> [Exercise details]: State the number of lines in these records that include the string "phép", and say nothing more.

> [Exercise materials]:
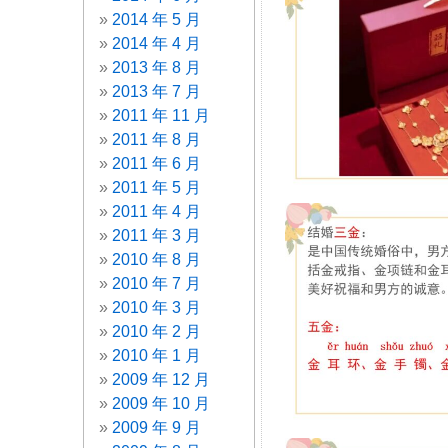
2014 年 5 月
2014 年 4 月
2013 年 8 月
2013 年 7 月
2011 年 11 月
2011 年 8 月
2011 年 6 月
2011 年 5 月
2011 年 4 月
2011 年 3 月
2010 年 8 月
2010 年 7 月
2010 年 3 月
2010 年 2 月
2010 年 1 月
2009 年 12 月
2009 年 10 月
2009 年 9 月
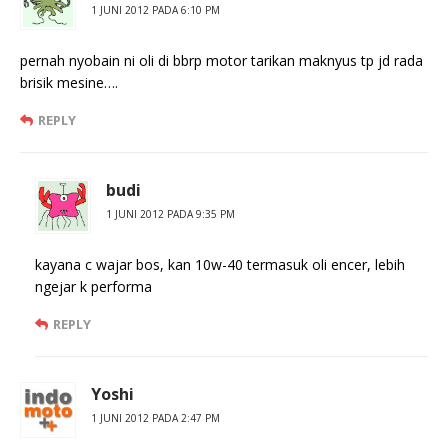
1 JUNI 2012 PADA 6:10 PM
pernah nyobain ni oli di bbrp motor tarikan maknyus tp jd rada
brisik mesine….
REPLY
budi
1 JUNI 2012 PADA 9:35 PM
kayana c wajar bos, kan 10w-40 termasuk oli encer, lebih
ngejar k performa
REPLY
Yoshi
1 JUNI 2012 PADA 2:47 PM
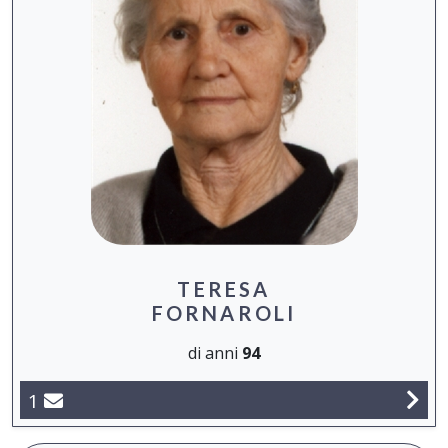
TERESA
FORNAROLI
di anni
94
1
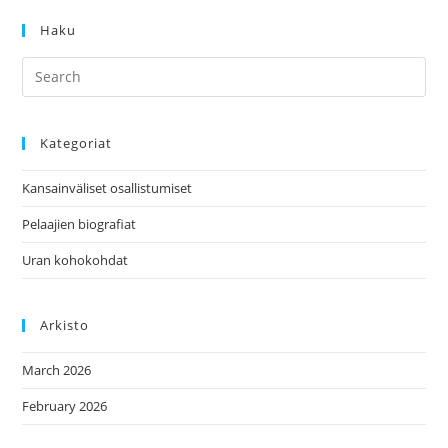
Haku
Kategoriat
Kansainväliset osallistumiset
Pelaajien biografiat
Uran kohokohdat
Arkisto
March 2026
February 2026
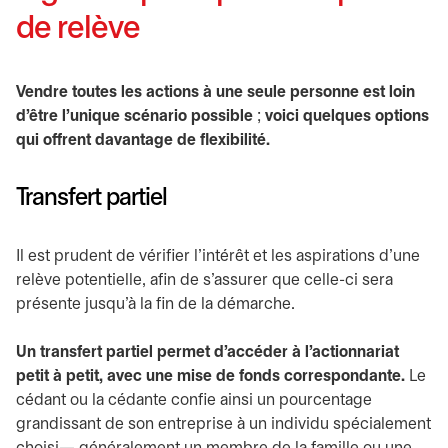
de relève
Vendre toutes les actions à une seule personne est loin
d’être l’unique scénario possible
;
voici quelques options
qui offrent davantage de flexibilité.
Transfert partiel
Il est prudent de vérifier l’intérêt et les aspirations d’une
relève potentielle, afin de s’assurer que celle-ci sera
présente jusqu’à la fin de la démarche.
Un transfert partiel permet d’accéder à l’actionnariat
petit à petit, avec une mise de fonds correspondante.
Le
cédant ou la cédante confie ainsi un pourcentage
grandissant de son entreprise à un individu spécialement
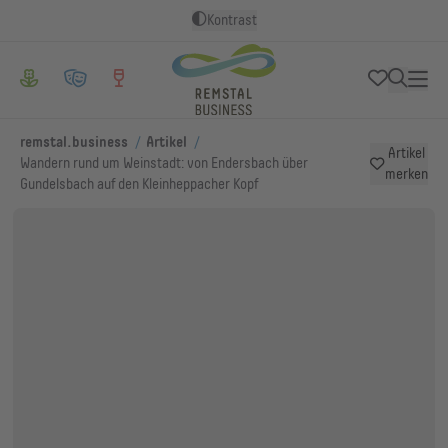
Kontrast
/
/
remstal.business
Artikel
Artikel
Wandern rund um Weinstadt: von Endersbach über
merken
Gundelsbach auf den Kleinheppacher Kopf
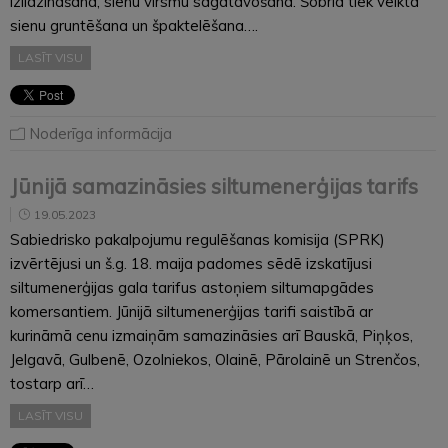
izlīdzināšana, sienu virsmu sagatavošana. Šobrīd tiek veikta
sienu gruntēšana un špaktelēšana….
LASĪT VISU
Noderīga informācija
Jūnijā samazināsies siltumenerģijas tarifs
19.05.2023
Sabiedrisko pakalpojumu regulēšanas komisija (SPRK)
izvērtējusi un š.g. 18. maija padomes sēdē izskatījusi
siltumenerģijas gala tarifus astoņiem siltumapgādes
komersantiem. Jūnijā siltumenerģijas tarifi saistībā ar
kurināmā cenu izmaiņām samazināsies arī Bauskā, Piņķos,
Jelgavā, Gulbenē, Ozolniekos, Olainē, Pārolainē un Strenčos,
tostarp arī…
LASĪT VISU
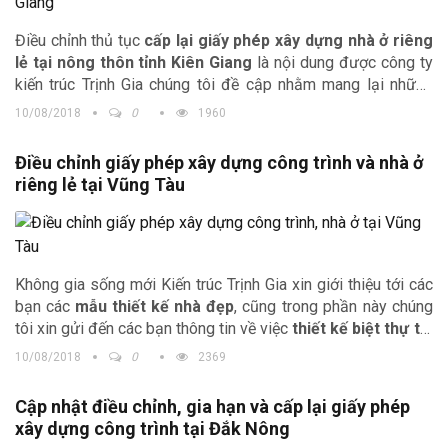
Điều chỉnh thủ tục
cấp lại giấy phép xây dựng nhà ở riêng
lẻ tại nông thôn tỉnh Kiên Giang
là nội dung được công ty
kiến trúc Trịnh Gia chúng tôi đề cập nhằm mang lại những
thông tin hữu ích nhất tới bạn đọc. Đồng thời chúng tôi cung
10/08/2018
0
1960
cấp thêm những mẫu
thiết kế biệt thự
đẹp
tại Kiên Giang
để quý độc giả tham khảo, lựa chọn.
Điều chỉnh giấy phép xây dựng công trình và nhà ở
riêng lẻ tại Vũng Tàu
Không gia sống mới Kiến trúc Trịnh Gia xin giới thiệu tới các
bạn các
mẫu thiết kế nhà đẹp
, cũng trong phần này chúng
tôi xin gửi đến các bạn thông tin về việc
thiết kế biệt thự
tại
Vũng Tàu
và thủ tục cấp phép xây dựng cấp phép xây dựng
10/08/2018
0
2369
tại địa phương.
Cập nhật điều chỉnh, gia hạn và cấp lại giấy phép
xây dựng công trình tại Đắk Nông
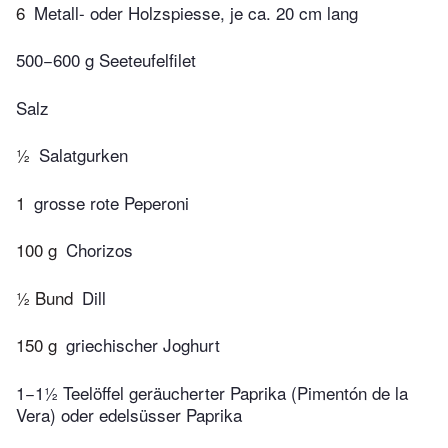
6
Metall- oder Holzspiesse, je ca. 20 cm lang
500−600 g Seeteufelfilet
Salz
½
Salatgurken
1
grosse rote Peperoni
100 g
Chorizos
½ Bund
Dill
150 g
griechischer Joghurt
1−1½ Teelöffel geräucherter Paprika (Pimentón de la
Vera) oder edelsüsser Paprika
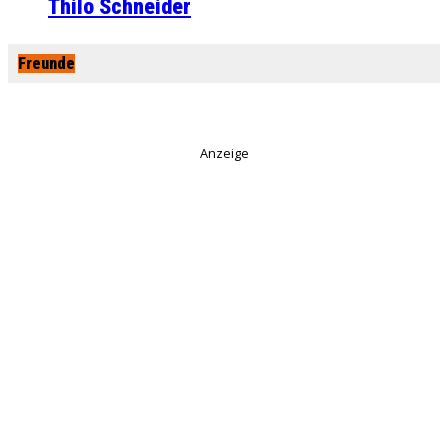
Thilo Schneider
Freunde
Anzeige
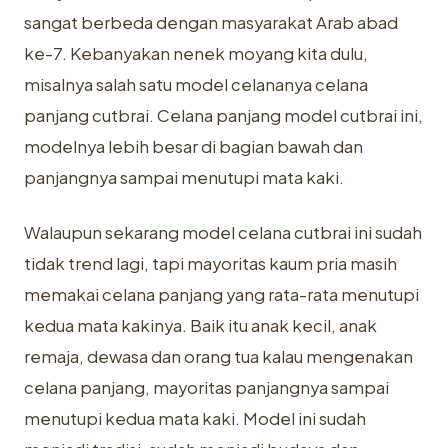
sangat berbeda dengan masyarakat Arab abad
ke-7. Kebanyakan nenek moyang kita dulu,
misalnya salah satu model celananya celana
panjang cutbrai. Celana panjang model cutbrai ini,
modelnya lebih besar di bagian bawah dan
panjangnya sampai menutupi mata kaki.
Walaupun sekarang model celana cutbrai ini sudah
tidak trend lagi, tapi mayoritas kaum pria masih
memakai celana panjang yang rata-rata menutupi
kedua mata kakinya. Baik itu anak kecil, anak
remaja, dewasa dan orang tua kalau mengenakan
celana panjang, mayoritas panjangnya sampai
menutupi kedua mata kaki. Model ini sudah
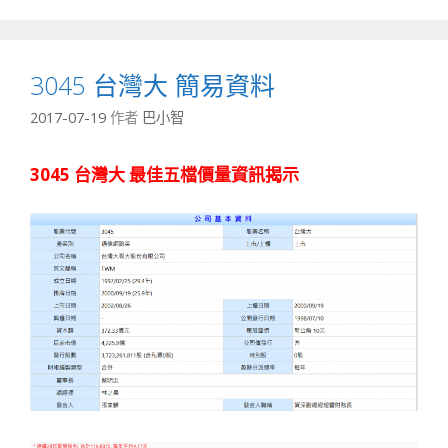
3045 台灣大 簡易資料
2017-07-19
作者
巴小智
3045 台灣大 最佳五檔價量資訊揭示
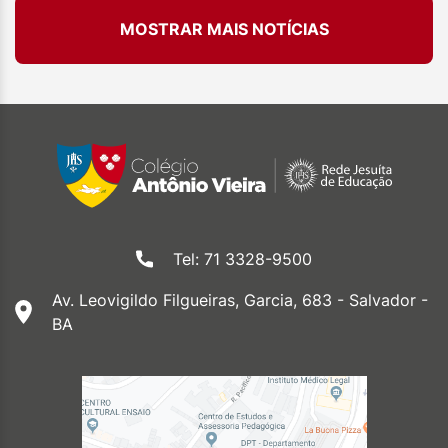
MOSTRAR MAIS NOTÍCIAS
Tel: 71 3328-9500
Av. Leovigildo Filgueiras, Garcia, 683 - Salvador -
BA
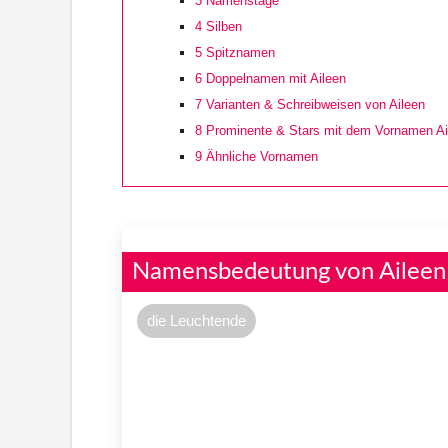
3
Namenstage
4
Silben
5
Spitznamen
6
Doppelnamen mit Aileen
7
Varianten & Schreibweisen von Aileen
8
Prominente & Stars mit dem Vornamen Ai
9
Ähnliche Vornamen
Namensbedeutung von Aileen
die Leuchtende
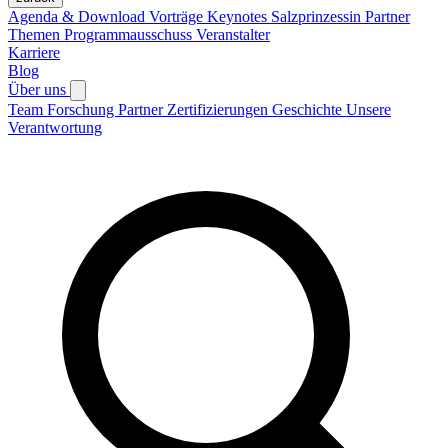
Agenda & Download Vorträge
Keynotes
Salzprinzessin
Partner
Themen
Programmausschuss
Veranstalter
Karriere
Blog
Über uns
Team
Forschung
Partner
Zertifizierungen
Geschichte
Unsere
Verantwortung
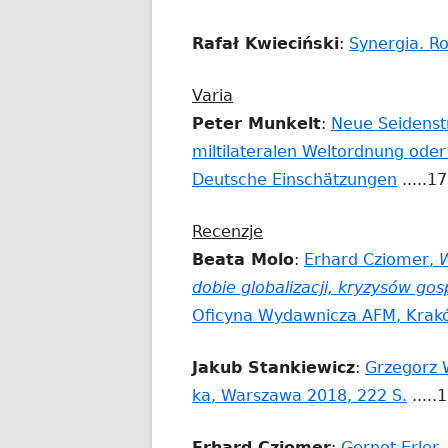
Rafał Kwieciński
:
Synergia. Ro
Varia
Peter Munkelt
:
Neue Seidenst
miltilateralen Weltordnung ode
Stron
Deutsche Einschätzungen
.....1
otwier
Recenzje
się
Beata Molo
:
Erhard Cziomer,
W
w
dobie globalizacji, kryzysów go
nowy
Oficyna Wydawnicza AFM, Krakó
oknie
Jakub Stankiewicz
:
Grzegorz 
Stro
ka, Warszawa 2018, 222 S.
.....
otwi
Erhard Cziomer
:
Gernot Erler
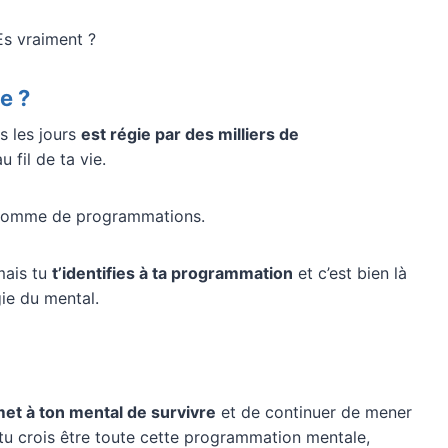
Es vraiment ?
e ?
s les jours
est régie par des milliers de
 fil de ta vie.
e somme de programmations.
mais tu
t’identifies à ta programmation
et c’est bien là
gie du mental.
et à ton mental de survivre
et de continuer de mener
si tu crois être toute cette programmation mentale,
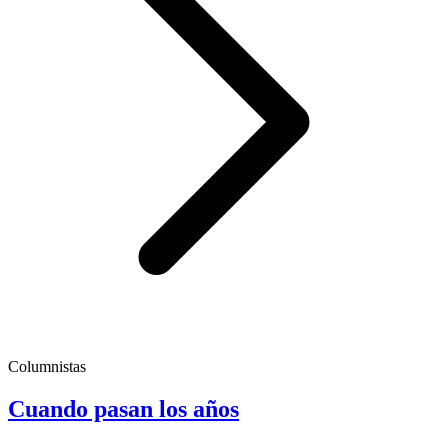
Columnistas
Cuando pasan los años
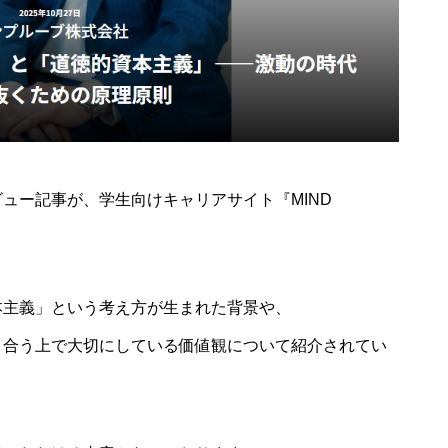
ュー記事が、学生向けキャリアサイト『MIND
定期開催
本主義」という考え方が生まれた背景や、
STARRY NIGHT FES 2
026（天空の楽園 ナイ
ckyFes’26
き合う上で大切にしている価値観について紹介されてい
トツアー スペシャルイ
ベント）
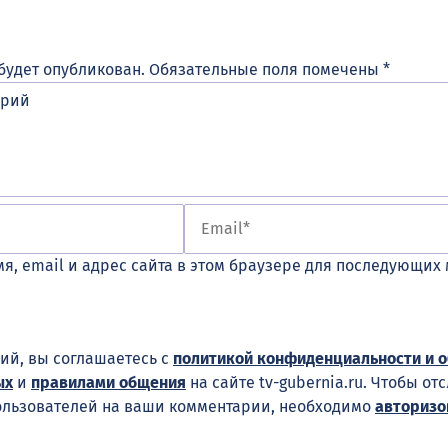
будет опубликован.
Обязательные поля помечены
*
я, email и адрес сайта в этом браузере для последующих
ий, вы соглашаетесь с
политикой конфиденциальности и 
ых
и
правилами общения
на сайте tv-gubernia.ru. Чтобы от
ользователей на ваши комментарии, необходимо
авторизо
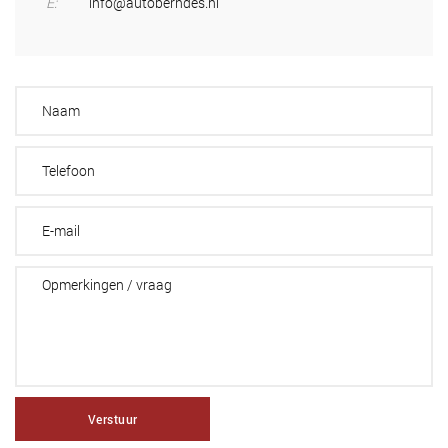
E:
info@autoberndes.nl
Verstuur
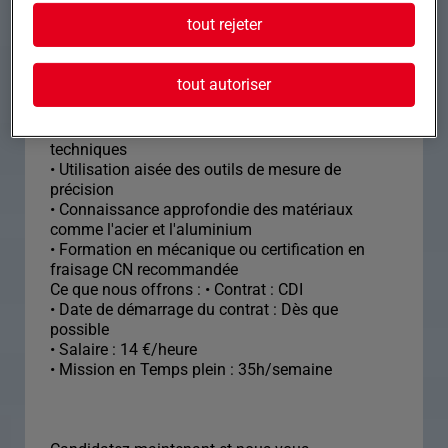
machines pour rejoindre une équipe innovante.
tout rejeter
• Maîtrise des machines de fraisage CN, y
compris 3 à 5 axes
tout autoriser
• Compétence en programmation ISO et logiciels
FAO
• Excellente lecture des plans et schémas
techniques
• Utilisation aisée des outils de mesure de
précision
• Connaissance approfondie des matériaux
comme l'acier et l'aluminium
• Formation en mécanique ou certification en
fraisage CN recommandée
Ce que nous offrons : • Contrat : CDI
• Date de démarrage du contrat : Dès que
possible
• Salaire : 14 €/heure
• Mission en Temps plein : 35h/semaine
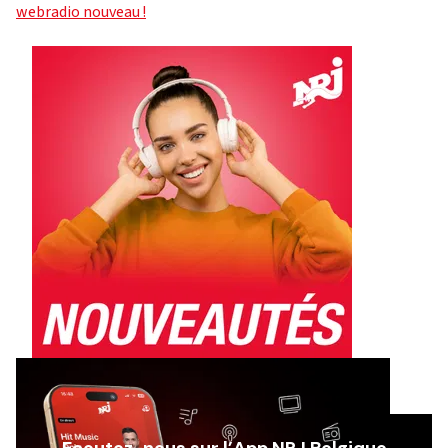
webradio nouveau !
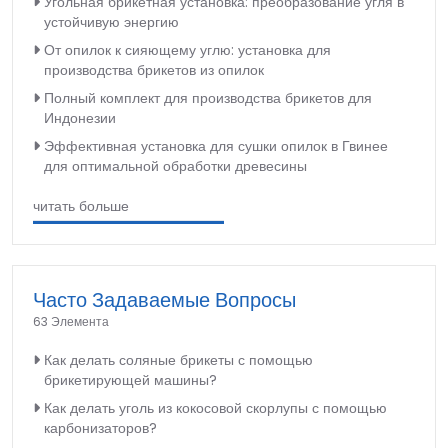
Угольная брикетная установка: преобразование угля в
устойчивую энергию
От опилок к сияющему углю: установка для
производства брикетов из опилок
Полный комплект для производства брикетов для
Индонезии
Эффективная установка для сушки опилок в Гвинее
для оптимальной обработки древесины
читать больше
Часто Задаваемые Вопросы
63 Элемента
Как делать соляные брикеты с помощью
брикетирующей машины?
Как делать уголь из кокосовой скорлупы с помощью
карбонизаторов?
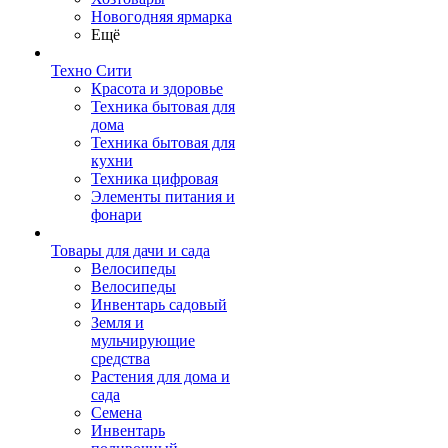
Новогодняя ярмарка
Ещё
Техно Сити
Красота и здоровье
Техника бытовая для
дома
Техника бытовая для
кухни
Техника цифровая
Элементы питания и
фонари
Товары для дачи и сада
Велосипеды
Велосипеды
Инвентарь садовый
Земля и
мульчирующие
средства
Растения для дома и
сада
Семена
Инвентарь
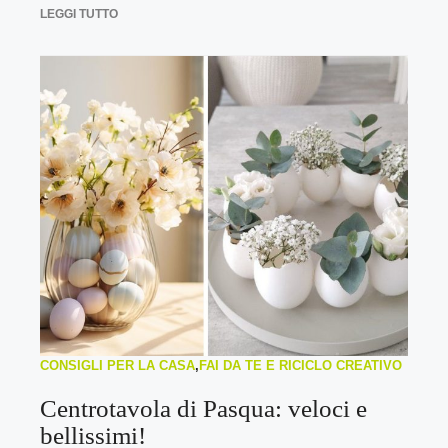
LEGGI TUTTO
CONSIGLI PER LA CASA
,
FAI DA TE E RICICLO CREATIVO
Centrotavola di Pasqua: veloci e
bellissimi!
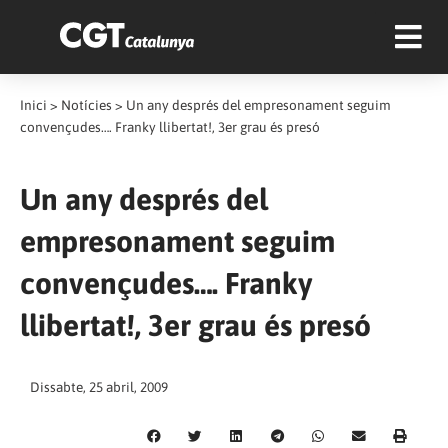
Inici
>
Notícies
>
Un any després del empresonament seguim
convençudes…. Franky llibertat!, 3er grau és presó
Un any després del
empresonament seguim
convençudes…. Franky
llibertat!, 3er grau és presó
Dissabte, 25 abril, 2009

> [Answer to this exercise]: 4